The journey to advanced analytics
Advanced Analytics is a feature that is targeted to help Sendbird users analyze and get insight into usage behavior of their applications. Currently Advanced Analytics is supported as a premium feature, and it provides metrics around messages, channels, and users of a given application with segmentations on various custom types.
Advanced Analytics was not called Advanced Analytics in the beginning. The original implementation of these analytical metrics were based on actual database entries representing entities such as messages, channels, and users. When users of the application create users, create channels and send messages, these entries would be created or updated in the relational database.
If application users were deleted or deactivated, that user entry will be updated indicating such action. To provide analytics of this data, there was a cron job regularly running that fetched these entries and performed aggregation such as simple summation based on the type of the metric, and updated separate database tables with these values. These metrics were then served to the customer via our customer-facing dashboard and platform API on a per metric basis.

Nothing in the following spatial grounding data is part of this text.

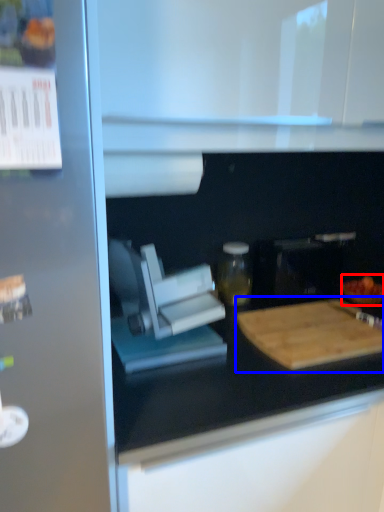
Question: Which of the following is the farthest to the observer, food (highlighted by a red box) or cutting board (highlighted by a blue box)?

Choices:
 (A) food
 (B) cutting board

Answer: (A)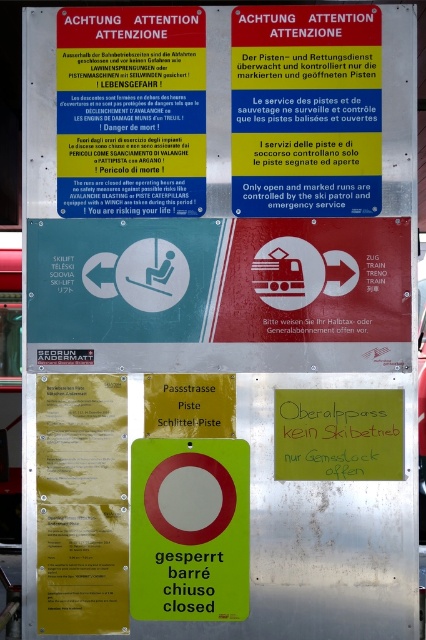
You are standing at the entrance of the ski resort and see the green matte sign at center. If you move 0.1 units to the right along the x axis, will you be closer to the sign?

The green matte sign at center is at point (189,529). Moving 0.1 units to the right along the x axis would increase your x coordinate by 0.1, so your new position would be at x 0.928. Since the sign is at x 0.828, moving right away from it would make you farther from the sign, so no, you would not be closer.

You are a visitor at the ski resort and need to read both the red plastic sign at upper center and the green paper sign at center. Which sign should you look at first if you want to read the larger one?

The red plastic sign at upper center is larger in size than the green paper sign at center, so you should look at the red plastic sign at upper center first.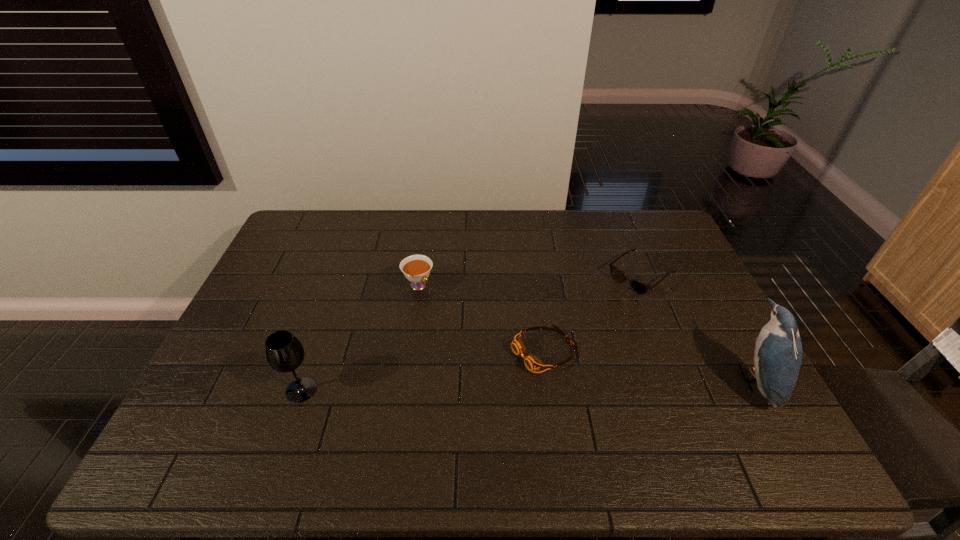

Problems with the original approach
There were several problems with this approach. There were increasing use cases and with further additional analytics we wanted to add, this implementation was not very extensible and scalable. There were concerns about the data quality of metrics as the database entries representing the entities did not depict historical changes, thus making backfill scenarios impossible, and in turn not being able to provide correct metrics to customers.
If there was a new metric to be supported, there had to be a new platform API to serve it as the current APIs were served per metric. In turn, this would mean a change in schema or a new database table tracking this metric in our internal database. Not only this leads to more engineering, but also bad usability experience to the customers as they have to onboard with the new API every single time a new metric is added.
Another problem with the approach was that we wanted to provide the metrics with varying cadence, such as monthly, and again, this would mean changes to the database, and so on. And as our customer size and usage grew, we foresaw that our cron job would not be able to scale to handle the load and cause a burden on our relational database.
How does your mobile engagement score stack up?
Creating a new pipeline
So with these limitations of the original approach, we took this as a high priority and decided to create a whole new pipeline and provide it as a whole new feature. The new pipeline was based on logs that were created at a point in time of user activity, and these data would be used to compute the original metrics. Instead of providing separate APIs, there would be a single platform API supported which would look up a single database table for all metric types.
To get to the performance we needed as well, there were major optimizations we made. We had previously formatted our logs in JSON, but this format was not the optimal way to consume the data and extract what is needed. Our intuitive approach was to utilize AWS Athena which we had readily available, but with its limitation on concurrency and resource allocation between production versus ad-hoc queries, we sought out a different processing engine. As a result, the metric computation job was created as a Spark job (using AWS Glue) that can handle the growing data size with its distributed processing as well as handle more complex logic in metric computation.
Also with logs in JSON format, the amount of data that needed to be read and scanned was unnecessarily big, and queries took way too long. After some research, we switched our logs to Parquet format, and with its columnar format, the amount of data scanned decreased incredibly by on average 65%. On top of that, compacting log files of minimal size into larger chunks reducing the number of files read per partition greatly reduced the performance by another ~70% along with significant S3 cost reduction.
As a result of this whole new pipeline, the customers had metrics that are less error-prone readily available with a single API and there were opportunities for more extensive types of metrics that can be supported. In addition to the daily metrics provided, monthly metrics were provided for the customers to see a bigger picture and pattern of the application usage.
Plus by reducing the amount of data to be read and changing the input log files in a compatible format for the metric processing job, we were able to get the performance we needed to calculate the metrics for all applications, not just for applications that have the feature enabled. That way whenever our customers opt in for this feature, they would have the metrics available even for the past since the feature was launched. In March 2020, the original analytics metrics were completely replaced by the metrics computed from this pipeline, and this was the birth of Advanced Analytics version 1.0.
Soon after Advanced Analytics version 1.0, we prioritized adding a new metric called message_viewers with the rationale that this metric needs to be available along with message_senders for customers to get a full picture of users actively using their application. With the addition of the new metric, we launched Advanced Analytics version 1.5.
The future of Advanced Analytics
As our customer base grows every year, continuous efforts are being made to improve Advanced Analytics. With current time resolution of metrics being monthly and daily, we are considering how we can provide this metric on a granular level and more frequently. Also, we have realized that use cases of Sendbird applications vary across the spectrum and therefore the analytics that the customers would like can be very different. To be able to provide customized advanced analytics is another challenge that we are willing to solve to help our customers gain more detailed insight and make business decisions accordingly.